Exercise: Retype, word for word, every line of the records below starting at the one that contains "middle mcp: (285, 473)" and ending at the one that contains "wrist: (838, 393)"; include both of those lines and nothing more.

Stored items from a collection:
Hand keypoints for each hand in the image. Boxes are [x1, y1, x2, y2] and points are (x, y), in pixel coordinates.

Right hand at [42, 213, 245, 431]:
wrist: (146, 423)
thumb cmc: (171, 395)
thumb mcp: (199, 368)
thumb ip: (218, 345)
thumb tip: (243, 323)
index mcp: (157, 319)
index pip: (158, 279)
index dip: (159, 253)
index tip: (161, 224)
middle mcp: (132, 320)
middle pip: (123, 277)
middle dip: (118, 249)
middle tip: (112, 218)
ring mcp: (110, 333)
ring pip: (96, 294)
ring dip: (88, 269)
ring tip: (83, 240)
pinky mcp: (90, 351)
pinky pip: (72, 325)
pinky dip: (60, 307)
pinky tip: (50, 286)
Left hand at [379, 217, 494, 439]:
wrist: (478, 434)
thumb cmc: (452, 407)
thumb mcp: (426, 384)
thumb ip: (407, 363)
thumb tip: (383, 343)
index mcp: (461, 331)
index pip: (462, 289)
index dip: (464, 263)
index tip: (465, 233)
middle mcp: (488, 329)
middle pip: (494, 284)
---
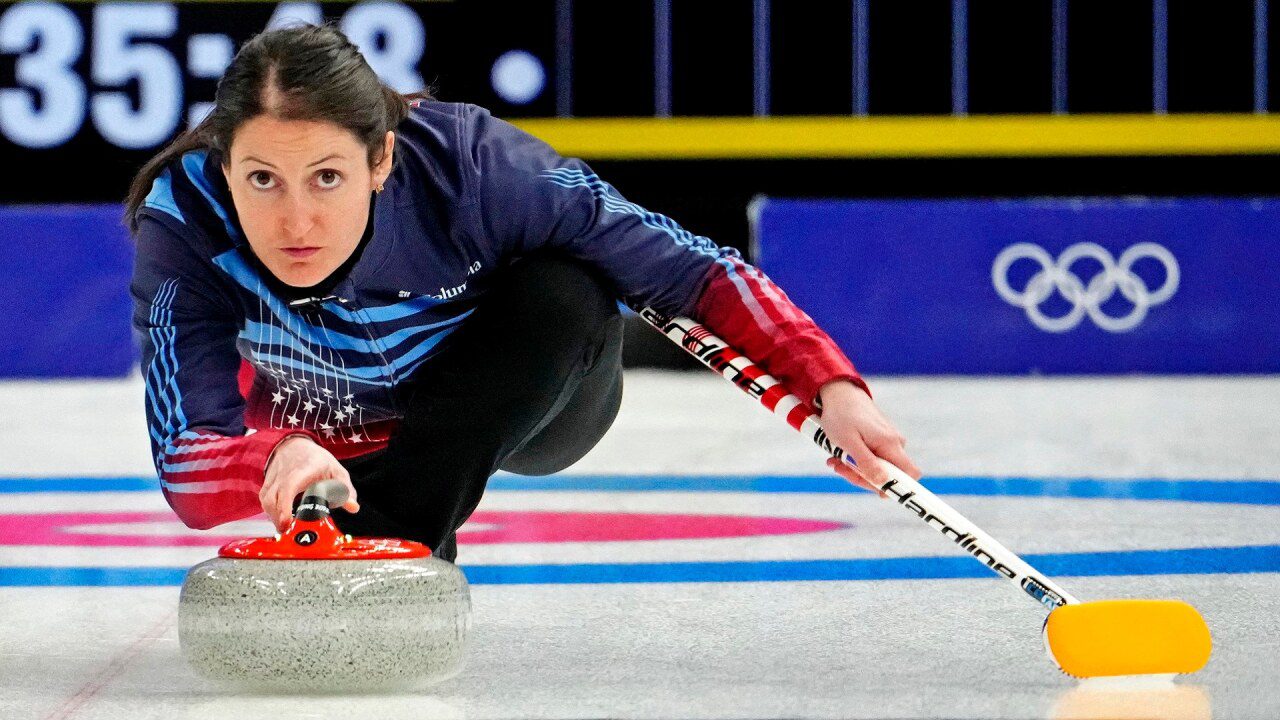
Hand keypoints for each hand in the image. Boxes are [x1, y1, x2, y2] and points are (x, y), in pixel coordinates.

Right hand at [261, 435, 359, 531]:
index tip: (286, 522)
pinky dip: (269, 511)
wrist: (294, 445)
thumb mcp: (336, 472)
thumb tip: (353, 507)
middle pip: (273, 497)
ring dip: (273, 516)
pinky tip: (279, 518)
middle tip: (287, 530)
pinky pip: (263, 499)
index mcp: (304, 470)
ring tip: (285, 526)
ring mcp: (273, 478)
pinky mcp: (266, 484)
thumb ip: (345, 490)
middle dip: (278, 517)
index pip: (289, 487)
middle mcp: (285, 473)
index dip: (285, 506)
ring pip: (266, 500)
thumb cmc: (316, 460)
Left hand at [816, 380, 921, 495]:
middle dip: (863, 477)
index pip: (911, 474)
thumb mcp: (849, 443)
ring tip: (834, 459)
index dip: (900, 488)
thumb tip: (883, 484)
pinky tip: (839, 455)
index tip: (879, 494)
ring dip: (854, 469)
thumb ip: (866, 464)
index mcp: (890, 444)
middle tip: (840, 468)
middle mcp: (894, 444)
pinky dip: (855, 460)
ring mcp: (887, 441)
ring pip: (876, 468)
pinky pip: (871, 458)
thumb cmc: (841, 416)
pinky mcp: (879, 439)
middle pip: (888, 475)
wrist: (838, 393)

The completed task:
middle mcp: (285, 473)
index dip: (285, 506)
ring pip: (266, 500)
thumb cmc: (316, 460)
Left hand at [816, 380, 921, 495]:
middle dip: (863, 477)
index pip: (911, 474)
thumb mcp: (849, 443)
ring tip: (834, 459)
index dip: (900, 488)
thumb tip: (883, 484)
pinky tip: (839, 455)
index tip: (879, 494)
ring dip: (854, 469)
thumb ip: (866, 464)
index mcp: (890, 444)
middle tip: (840, 468)
middle mcp: (894, 444)
pinky dip: (855, 460)
ring mcp: (887, 441)
ring pip: (876, 468)
pinky pip: (871, 458)
thumb cmc: (841, 416)
pinky mcp: (879, 439)
middle pip: (888, 475)
wrist: (838, 393)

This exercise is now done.